• TASK OBJECTIVE
The result should be the listing below restated word for word, with images left out.

*** RECORDS FOR THE EXERCISE Section Begins ***

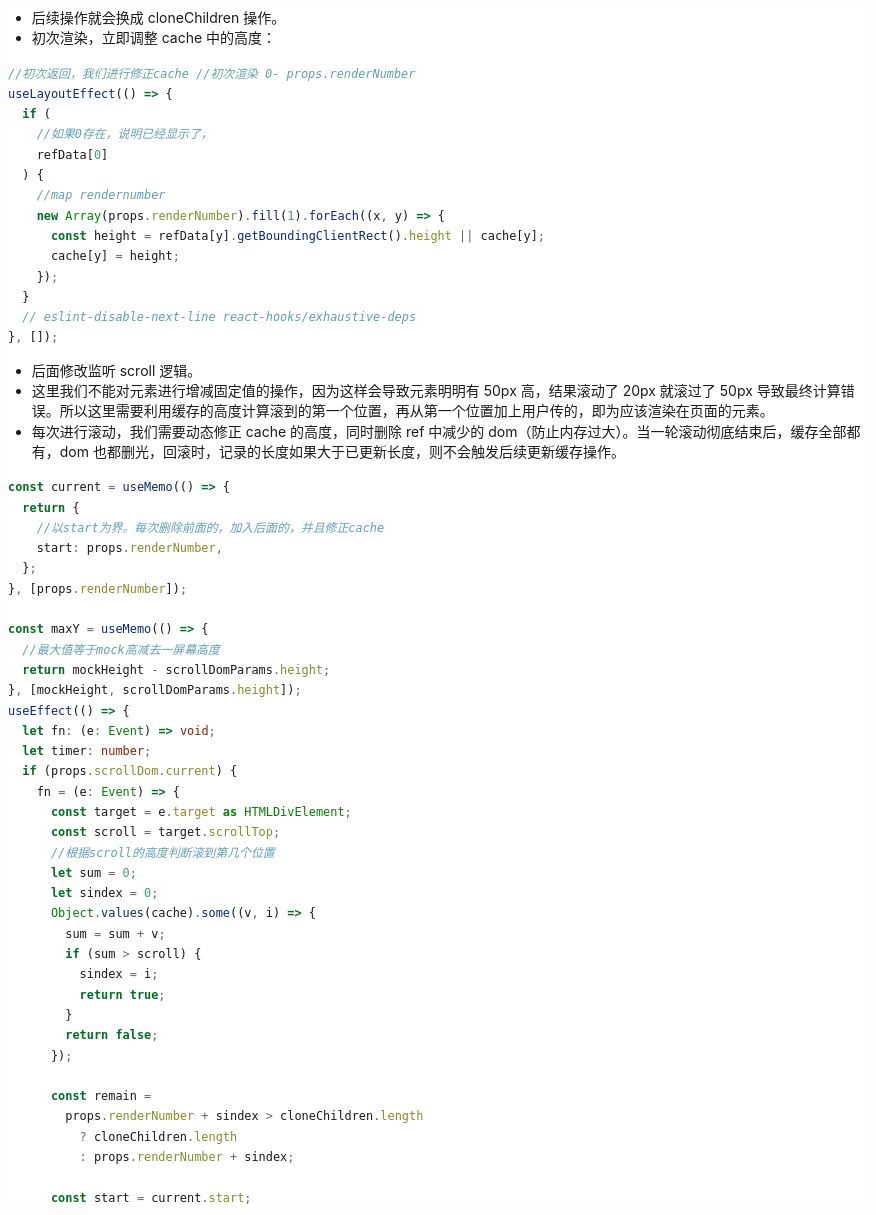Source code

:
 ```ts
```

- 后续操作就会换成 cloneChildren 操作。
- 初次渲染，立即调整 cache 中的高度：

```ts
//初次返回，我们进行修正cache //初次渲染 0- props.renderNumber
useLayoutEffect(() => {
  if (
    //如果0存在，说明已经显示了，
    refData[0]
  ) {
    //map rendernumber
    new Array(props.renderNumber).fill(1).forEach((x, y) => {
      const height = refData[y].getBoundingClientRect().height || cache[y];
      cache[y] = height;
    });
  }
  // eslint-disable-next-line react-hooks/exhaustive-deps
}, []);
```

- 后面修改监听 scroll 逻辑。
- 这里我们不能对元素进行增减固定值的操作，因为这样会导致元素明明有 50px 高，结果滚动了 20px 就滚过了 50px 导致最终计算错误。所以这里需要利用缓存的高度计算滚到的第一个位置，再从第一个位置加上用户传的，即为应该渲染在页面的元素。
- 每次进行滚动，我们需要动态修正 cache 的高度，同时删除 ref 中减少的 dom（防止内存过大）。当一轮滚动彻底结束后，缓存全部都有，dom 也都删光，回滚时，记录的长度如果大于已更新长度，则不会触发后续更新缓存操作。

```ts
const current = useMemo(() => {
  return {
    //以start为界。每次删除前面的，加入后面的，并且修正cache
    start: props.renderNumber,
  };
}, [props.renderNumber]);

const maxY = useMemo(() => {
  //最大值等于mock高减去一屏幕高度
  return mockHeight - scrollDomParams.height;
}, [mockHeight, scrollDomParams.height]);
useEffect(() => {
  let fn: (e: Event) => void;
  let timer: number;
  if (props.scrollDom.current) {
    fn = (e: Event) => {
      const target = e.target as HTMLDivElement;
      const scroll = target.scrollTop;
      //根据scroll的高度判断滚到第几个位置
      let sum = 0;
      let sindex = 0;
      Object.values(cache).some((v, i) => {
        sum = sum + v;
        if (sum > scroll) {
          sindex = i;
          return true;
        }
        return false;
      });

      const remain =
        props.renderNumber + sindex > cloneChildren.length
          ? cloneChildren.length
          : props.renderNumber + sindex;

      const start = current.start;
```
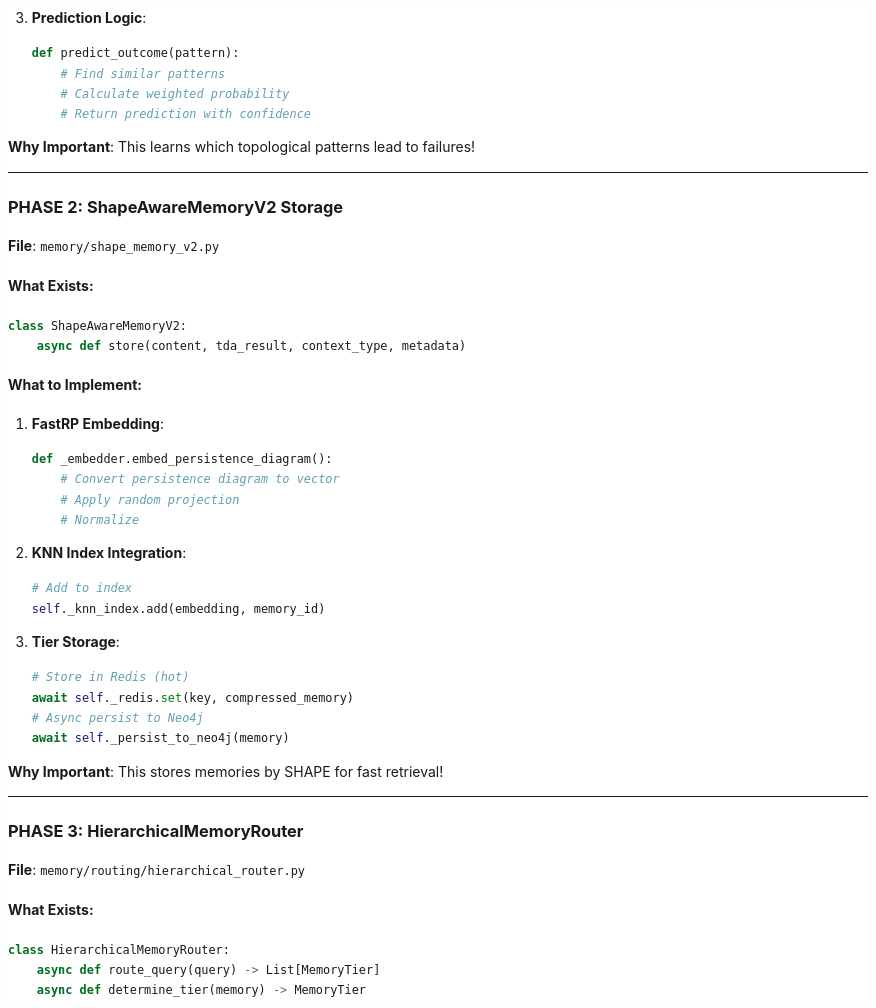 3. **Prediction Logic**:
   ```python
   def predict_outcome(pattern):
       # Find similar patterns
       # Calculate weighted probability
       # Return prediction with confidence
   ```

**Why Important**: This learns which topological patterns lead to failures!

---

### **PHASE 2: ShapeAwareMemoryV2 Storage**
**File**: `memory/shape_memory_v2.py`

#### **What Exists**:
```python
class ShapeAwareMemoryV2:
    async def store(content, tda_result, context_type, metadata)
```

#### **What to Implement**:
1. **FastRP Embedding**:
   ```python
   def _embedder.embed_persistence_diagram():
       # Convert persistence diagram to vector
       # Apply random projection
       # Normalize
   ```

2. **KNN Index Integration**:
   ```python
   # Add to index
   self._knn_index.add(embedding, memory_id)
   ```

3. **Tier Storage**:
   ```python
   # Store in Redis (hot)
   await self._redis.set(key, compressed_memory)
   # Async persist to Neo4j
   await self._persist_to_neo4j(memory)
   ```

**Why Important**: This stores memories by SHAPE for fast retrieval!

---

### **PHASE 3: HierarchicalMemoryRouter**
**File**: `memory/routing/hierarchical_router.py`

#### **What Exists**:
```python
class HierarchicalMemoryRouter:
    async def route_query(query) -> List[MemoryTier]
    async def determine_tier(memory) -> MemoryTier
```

*** RECORDS FOR THE EXERCISE Section Ends ***

• RESULT OF THIS TASK
Source code

:
 ```ts
```

- 后续操作就会换成 cloneChildren 操作。
- 初次渲染，立即调整 cache 中的高度：

```ts
//初次返回，我们进行修正cache //初次渲染 0- props.renderNumber
useLayoutEffect(() => {
  if (
    //如果0存在，说明已经显示了，
    refData[0]
  ) {
    //map rendernumber
    new Array(props.renderNumber).fill(1).forEach((x, y) => {
      const height = refData[y].getBoundingClientRect().height || cache[y];
      cache[y] = height;
    });
  }
  // eslint-disable-next-line react-hooks/exhaustive-deps
}, []);
```

- 后面修改监听 scroll 逻辑。
- 这里我们不能对元素进行增减固定值的操作，因为这样会导致元素明明有 50px 高，结果滚动了 20px 就滚过了 50px 导致最终计算错误。所以这里需要利用缓存的高度计算滚到的第一个位置，再从第一个位置加上用户传的，即为应该渲染在页面的元素。
- 每次进行滚动，我们需要动态修正 cache 的高度，同时删除 ref 中减少的 dom（防止内存过大）。当一轮滚动彻底结束后，缓存全部都有，dom 也都删光，回滚时，记录的长度如果大于已更新长度，则不会触发后续更新缓存操作。

```ts
const current = useMemo(() => {
  return {
    //以start为界。每次删除前面的，加入后面的，并且修正cache
    start: props.renderNumber,
  };
}, [props.renderNumber]);

const maxY = useMemo(() => {
  //最大值等于mock高减去一屏幕高度
  return mockHeight - scrollDomParams.height;
}, [mockHeight, scrollDomParams.height]);
useEffect(() => {
  let fn: (e: Event) => void;
  let timer: number;
  if (props.scrollDom.current) {
    fn = (e: Event) => {
      const target = e.target as HTMLDivElement;
      const scroll = target.scrollTop;
      //根据scroll的高度判断滚到第几个位置
      let sum = 0;
      let sindex = 0;
      Object.values(cache).some((v, i) => {
        sum = sum + v;
        if (sum > scroll) {
          sindex = i;
          return true;
        }
        return false;
      });

      const remain =
        props.renderNumber + sindex > cloneChildren.length
          ? cloneChildren.length
          : props.renderNumber + sindex;

      const start = current.start;
```
 3. **Prediction Logic**:
   ```python
   def predict_outcome(pattern):
       # Find similar patterns
       # Calculate weighted probability
       # Return prediction with confidence
   ```

**Why Important**: This learns which topological patterns lead to failures!

---

### **PHASE 2: ShapeAwareMemoryV2 Storage**
**File**: `memory/shape_memory_v2.py`

#### **What Exists**:
```python
class ShapeAwareMemoryV2:
    async def store(content, tda_result, context_type, metadata)
```

#### **What to Implement**:
1. **FastRP Embedding**:
   ```python
   def _embedder.embed_persistence_diagram():
       # Convert persistence diagram to vector
       # Apply random projection
       # Normalize
   ```

2. **KNN Index Integration**:
   ```python
   # Add to index
   self._knn_index.add(embedding, memory_id)
   ```

3. **Tier Storage**:
   ```python
   # Store in Redis (hot)
   await self._redis.set(key, compressed_memory)
   # Async persist to Neo4j
   await self._persist_to_neo4j(memory)
   ```

**Why Important**: This stores memories by SHAPE for fast retrieval!

---

### **PHASE 3: HierarchicalMemoryRouter**
**File**: `memory/routing/hierarchical_router.py`

#### **What Exists**:
```python
class HierarchicalMemoryRouter:
    async def route_query(query) -> List[MemoryTier]
    async def determine_tier(memory) -> MemoryTier
```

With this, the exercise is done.